Pomme, Consolation (Sois sage musique / Polydor, 2022)
Pomme aime les champignons, elle en met partout sur scène et dans ses visuels depuis des années. Jusqu’à la pochette de son troisième album, Consolation, qui vient en cette rentrée dérouler sa pop mélancolique apaisée. Ça va bien à sa musique, les champignons : ça sent l’automne, les feuilles mouillées qu’il faut soulever, la mousse et les balades nuageuses. Les chansons de Claire Pommet, 26 ans aujourd’hui, sont comme ça, ombrageuses mais douces, légères mais inquiètes et menaçantes. Consolation ne change absolument rien à cette couleur, mais affine sensiblement la musique de Pomme, qui s’est donné pour mission de fournir de la belle pop intérieure au grand public de la variété en français. Ce n’est pas une position facile à négocier, il faut avoir du caractère pour continuer à bien écrire quand on a du succès.

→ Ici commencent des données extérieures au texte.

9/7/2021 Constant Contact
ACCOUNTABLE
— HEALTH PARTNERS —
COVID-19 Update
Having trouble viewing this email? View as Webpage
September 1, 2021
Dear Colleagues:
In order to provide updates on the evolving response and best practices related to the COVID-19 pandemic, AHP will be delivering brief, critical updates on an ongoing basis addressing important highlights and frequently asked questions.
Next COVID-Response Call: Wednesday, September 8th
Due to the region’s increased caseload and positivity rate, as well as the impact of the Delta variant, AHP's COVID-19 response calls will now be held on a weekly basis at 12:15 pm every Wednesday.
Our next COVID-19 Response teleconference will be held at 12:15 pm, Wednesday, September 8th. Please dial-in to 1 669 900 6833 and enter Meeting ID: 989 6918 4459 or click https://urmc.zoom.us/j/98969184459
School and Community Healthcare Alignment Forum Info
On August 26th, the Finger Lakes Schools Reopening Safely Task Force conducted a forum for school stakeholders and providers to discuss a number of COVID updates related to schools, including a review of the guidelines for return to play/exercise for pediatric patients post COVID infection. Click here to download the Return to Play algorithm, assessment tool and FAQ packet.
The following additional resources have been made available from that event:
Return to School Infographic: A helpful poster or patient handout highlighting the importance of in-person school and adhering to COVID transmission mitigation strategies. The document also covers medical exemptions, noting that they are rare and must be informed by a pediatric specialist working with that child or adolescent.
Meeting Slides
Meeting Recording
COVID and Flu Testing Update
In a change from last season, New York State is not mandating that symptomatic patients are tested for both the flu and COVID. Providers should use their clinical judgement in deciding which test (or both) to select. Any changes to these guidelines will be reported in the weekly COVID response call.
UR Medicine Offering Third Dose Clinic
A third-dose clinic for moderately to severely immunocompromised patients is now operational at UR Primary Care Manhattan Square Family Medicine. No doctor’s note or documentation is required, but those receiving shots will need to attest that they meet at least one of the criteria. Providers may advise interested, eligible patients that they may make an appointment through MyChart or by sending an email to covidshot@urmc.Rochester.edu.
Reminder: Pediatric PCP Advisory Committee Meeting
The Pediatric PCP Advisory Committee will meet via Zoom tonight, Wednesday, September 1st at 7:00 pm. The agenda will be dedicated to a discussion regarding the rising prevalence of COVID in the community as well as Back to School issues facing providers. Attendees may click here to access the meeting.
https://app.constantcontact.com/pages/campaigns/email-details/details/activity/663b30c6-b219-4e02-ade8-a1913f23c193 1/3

Avec Les Failles, sorti en 2019 et décliné depuis en plusieurs variations sonores, Pomme symbolisait admirablement son époque en compagnie d’autres, comme Angèle ou Yseult – et les Américaines Billie Eilish et Clairo – : elle chantait le stress face à la catastrophe climatique déjà irrattrapable, l’anxiété de vivre dans ce monde-là quand on n’a pas 25 ans, mais aussi la quête de l’amour et les petits gestes à deux quand ça marche, ou quand ça ne marche plus. Tout cela maquillé en chansons pleines d’arbres et de nature inquiète au sous-texte très personnel. Sans en faire une revendication parce qu’on n’en est heureusement plus là, Pomme expliquait aussi que l’amour qu’elle interroge est lesbien et que le début de sa carrière s’est fait dans la douleur, à travers la muraille de sexisme et de menaces physiques érigée par les hommes qui verrouillent encore largement l’industrie de la musique. Entre douceur de façade et propos tranchant dès qu’on lui tend un micro, Pomme a ainsi pris place parmi les gens qu’il faut entendre pour saisir les combats entremêlés qui se jouent en ce moment – écoféminisme, dispersion des genres… Elle est le genre de chanteuse qui remue en profondeur les plus jeunes parce qu’elle met parfaitement en mots les sentiments adolescents bouillonnants – quitte à être trop démonstrative dans cette démarche, on ne fait pas dans la subtilité quand on découvre que le monde ne sera que décevant.